Can you show me some photos? I'd love to see what they look like.


----------



## evo77 (Sep 5, 2011)




----------



## EROracing (Mar 11, 2013)

evo77 said:


>


What kits are these? 

Sent from AutoGuide.com Free App


----------



## bigrich (Jun 14, 2013)

evo77 said:


>



Hey evo77, What kits are these? I don't think I've seen them before.


----------



## evo77 (Sep 5, 2011)

Their made by a Phillipine company called Atoy. I believe they were sold as a genuine Chevy accessory but not positive.

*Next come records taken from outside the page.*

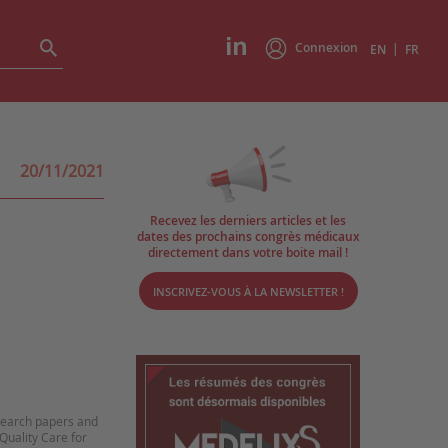
Connexion
|
EN
FR
20/11/2021
Recevez les derniers articles et les
dates des prochains congrès médicaux
directement dans votre boite mail !
INSCRIVEZ-VOUS À LA NEWSLETTER !
esearch papers and
Quality Care for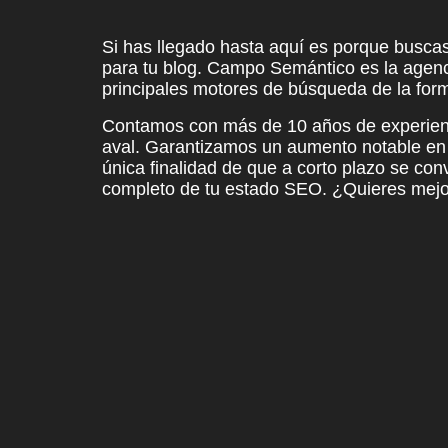
Si has llegado hasta aquí es porque buscas
para tu blog. Campo Semántico es la agen
principales motores de búsqueda de la form
Contamos con más de 10 años de experienc
aval. Garantizamos un aumento notable en v
única finalidad de que a corto plazo se con
completo de tu estado SEO.
¿Quieres mejor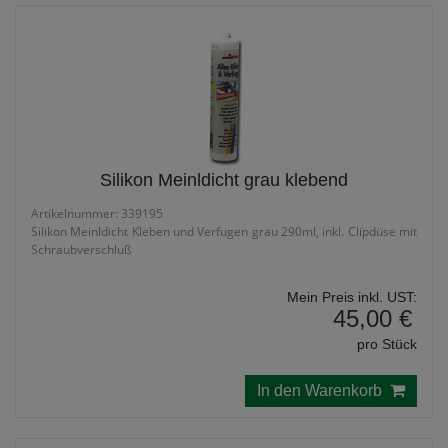
Silikon Meinldicht grau klebend
Artikelnummer: 339195
Silikon Meinldicht Kleben und Verfugen grau 290ml, inkl. Clipdüse mit
Schraubverschluß
Mein Preis inkl. UST:
45,00 €
pro Stück
In den Warenkorb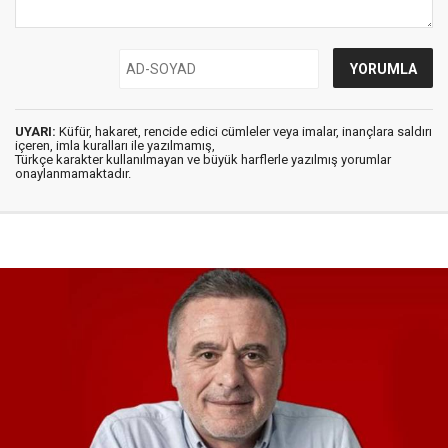
UYARI:
Küfür, hakaret, rencide edici cümleler veya imalar, inançlara saldırı
içeren, imla kuralları ile yazılmamış,
Türkçe karakter kullanılmayan ve büyük harflerle yazılmış yorumlar
onaylanmamaktadır.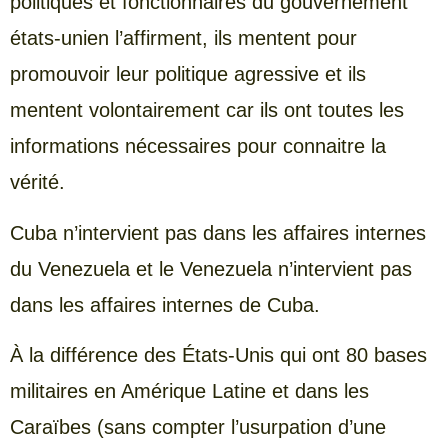
politiques et fonctionnaires du gouvernement
états-unien l’affirment, ils mentent pour
promouvoir leur politique agressive et ils
mentent volontairement car ils ont toutes les
informations nécessaires pour connaitre la
vérité.
Cuba n’intervient pas dans les affaires internes
du Venezuela et le Venezuela n’intervient pas
dans les affaires internes de Cuba.
À la différence des États-Unis qui ont 80 bases
militaires en Amérique Latine et dans les
Caraïbes (sans compter l’usurpation d’une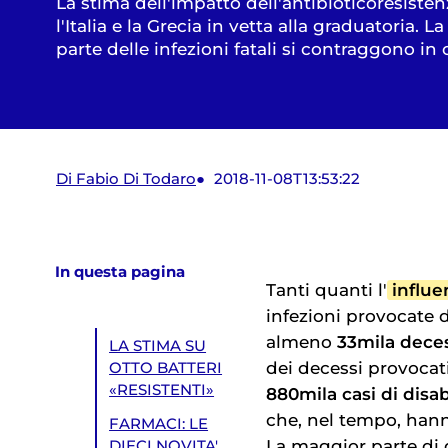
La stima dell'impatto dell'antibioticoresiste
l'Italia e la Grecia in vetta alla graduatoria. 
parte delle infezioni fatali si contraggono in
Di Fabio Di Todaro
2018-11-08T13:53:22
In questa pagina
Tanti quanti l'
influe
infezioni provocate 
almeno
33mila dece
LA STIMA SU
dei decessi provocati
OTTO BATTERI
«RESISTENTI»
880mila casi di disab
che, nel tempo, hanno
FARMACI: LE
La maggior parte di q
DIECI NOVITA'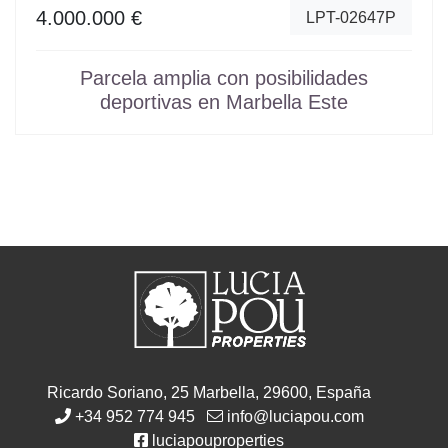
4.000.000 €
LPT-02647P
Parcela amplia con posibilidades
deportivas en Marbella Este
Ricardo Soriano, 25 Marbella, 29600, España
+34 952 774 945
info@luciapou.com
luciapouproperties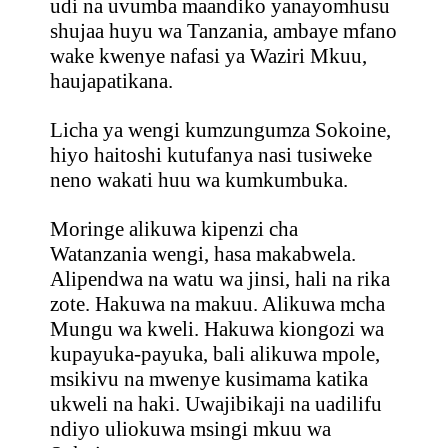
udi na uvumba maandiko yanayomhusu
shujaa huyu wa Tanzania, ambaye mfano
wake kwenye nafasi ya Waziri Mkuu,
haujapatikana.
Licha ya wengi kumzungumza Sokoine,
hiyo haitoshi kutufanya nasi tusiweke
neno wakati huu wa kumkumbuka.
Moringe alikuwa kipenzi cha
Watanzania wengi, hasa makabwela.
Alipendwa na watu wa jinsi, hali na rika
zote. Hakuwa na makuu. Alikuwa mcha
Mungu wa kweli. Hakuwa kiongozi wa
kupayuka-payuka, bali alikuwa mpole,
msikivu na mwenye kusimama katika
ukweli na haki. Uwajibikaji na uadilifu
ndiyo uliokuwa msingi mkuu wa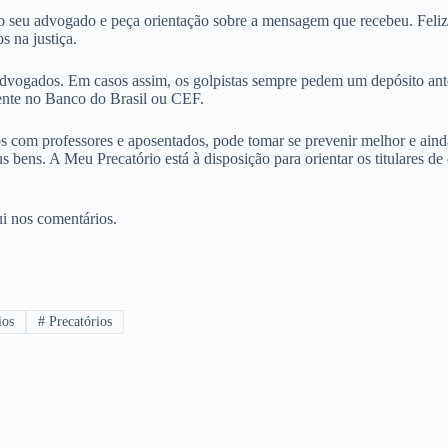
o seu advogado e peça orientação sobre a mensagem que recebeu. Feliz
s na justiça.
ados. Em casos assim, os golpistas sempre pedem um depósito antes de
mente no Banco do Brasil ou CEF.
s com professores e aposentados, pode tomar se prevenir melhor e aind
us bens.
A Meu Precatório está à disposição para orientar os titulares d
ui nos comentários.
ios
#
Precatórios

And I believe this company is no longer in business.


----------



## bigrich (Jun 14, 2013)

I've never heard of them before! I'm going to have to look into that.


----------



## VictoryRedLTRS (Mar 26, 2012)

Wish there was a widebody kit for our cars......I would fork out the cash for that.


----------



## H3LLON3ARTH (Dec 16, 2011)

VictoryRedLTRS said:


> Wish there was a widebody kit for our cars......I would fork out the cash for that.


Nooooo lol lip kits are as far as u am going I actually need RS side skirts anyone have somr

Sent from AutoGuide.com Free App


----------



## VictoryRedLTRS (Mar 26, 2012)

I have some.....but kinda need them lol. If u google widebody kits there's a kit from China that looks pretty tempting. I'll try to find a link to the pic.


----------



## Mick (Dec 31, 2011)

I'm picturing a widebody and it looks chubby to me.

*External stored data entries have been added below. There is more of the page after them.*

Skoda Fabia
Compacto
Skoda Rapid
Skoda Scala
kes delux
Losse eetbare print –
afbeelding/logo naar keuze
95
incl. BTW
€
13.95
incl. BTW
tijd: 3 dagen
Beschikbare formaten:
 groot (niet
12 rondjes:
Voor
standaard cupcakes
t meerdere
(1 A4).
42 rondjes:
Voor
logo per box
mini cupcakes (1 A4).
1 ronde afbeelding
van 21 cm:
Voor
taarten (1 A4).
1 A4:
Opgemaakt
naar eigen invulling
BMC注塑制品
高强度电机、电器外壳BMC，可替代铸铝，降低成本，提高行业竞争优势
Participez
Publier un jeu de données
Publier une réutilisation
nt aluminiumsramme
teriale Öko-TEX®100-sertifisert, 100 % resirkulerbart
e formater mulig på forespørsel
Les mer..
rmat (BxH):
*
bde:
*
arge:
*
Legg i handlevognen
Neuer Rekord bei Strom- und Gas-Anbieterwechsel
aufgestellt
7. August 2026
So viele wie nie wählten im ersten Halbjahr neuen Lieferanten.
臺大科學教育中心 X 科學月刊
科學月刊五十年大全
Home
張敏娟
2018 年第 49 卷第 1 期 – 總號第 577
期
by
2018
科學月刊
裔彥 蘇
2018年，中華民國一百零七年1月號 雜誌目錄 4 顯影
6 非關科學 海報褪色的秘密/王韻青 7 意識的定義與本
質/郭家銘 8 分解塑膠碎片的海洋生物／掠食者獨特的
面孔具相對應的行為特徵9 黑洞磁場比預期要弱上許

Sent from AutoGuide.com Free App


----------



## VictoryRedLTRS (Mar 26, 2012)

Chevrolet Cruze gets a super fat body kit in China | CarNewsChina.com - China Auto News


----------



## Mick (Dec 31, 2011)

Not sure if it's the wheels all sunken in but the Kit looks ricey. I'd excuse the wing on race car butfor street use, ricey. And not feeling the exhaust set up.

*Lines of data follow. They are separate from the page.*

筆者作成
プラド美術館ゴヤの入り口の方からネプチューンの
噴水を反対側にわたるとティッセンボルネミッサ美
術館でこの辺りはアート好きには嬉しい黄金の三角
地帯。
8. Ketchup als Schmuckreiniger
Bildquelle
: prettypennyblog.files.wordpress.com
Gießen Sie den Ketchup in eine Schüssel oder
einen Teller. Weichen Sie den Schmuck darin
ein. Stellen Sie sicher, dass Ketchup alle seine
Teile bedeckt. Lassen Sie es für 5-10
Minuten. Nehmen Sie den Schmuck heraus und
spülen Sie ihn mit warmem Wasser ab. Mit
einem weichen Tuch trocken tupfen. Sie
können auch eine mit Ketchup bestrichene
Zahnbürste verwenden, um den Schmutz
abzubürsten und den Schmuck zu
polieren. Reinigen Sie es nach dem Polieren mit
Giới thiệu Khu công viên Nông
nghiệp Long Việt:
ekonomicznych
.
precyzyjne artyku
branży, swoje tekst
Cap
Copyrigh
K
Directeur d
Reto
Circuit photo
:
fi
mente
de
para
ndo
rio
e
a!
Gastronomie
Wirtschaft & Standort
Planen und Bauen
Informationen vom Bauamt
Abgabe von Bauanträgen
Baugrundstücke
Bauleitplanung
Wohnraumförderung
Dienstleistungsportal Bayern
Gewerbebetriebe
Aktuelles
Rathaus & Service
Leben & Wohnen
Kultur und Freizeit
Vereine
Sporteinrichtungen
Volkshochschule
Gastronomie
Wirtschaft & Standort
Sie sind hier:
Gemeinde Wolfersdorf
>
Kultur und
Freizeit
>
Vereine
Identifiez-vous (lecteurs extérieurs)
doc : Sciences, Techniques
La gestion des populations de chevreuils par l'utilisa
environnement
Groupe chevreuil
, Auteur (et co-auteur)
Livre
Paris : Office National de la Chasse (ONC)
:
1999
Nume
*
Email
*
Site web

Sent from AutoGuide.com Free App


----------



## VictoryRedLTRS (Mar 26, 2012)

I've always loved race cars, definetly a matter of opinion on things like this. The only thing I would change would be the exhaust to a single outlet maybe to a drift angle muffler..... and change the rims to a nice wide set of volk racing wheels...and maybe find away to still keep the factory fog in the air dams under the headlights.


----------



## VictoryRedLTRS (Mar 26, 2012)

http://t3.gstatic.com/images?q=tbn:ANd9GcQOAOCXEZXE13CG2ym_FtiyJ-f5KFI7OaC5FEN_dM8pta6ds9cXQQ this is the kit I ultimately want....but not sure if its available to the public... world touring car championship aero kit.


----------



## Octane Cruze (Jun 8, 2013)

IT looks like a Subaru WRX lol.


----------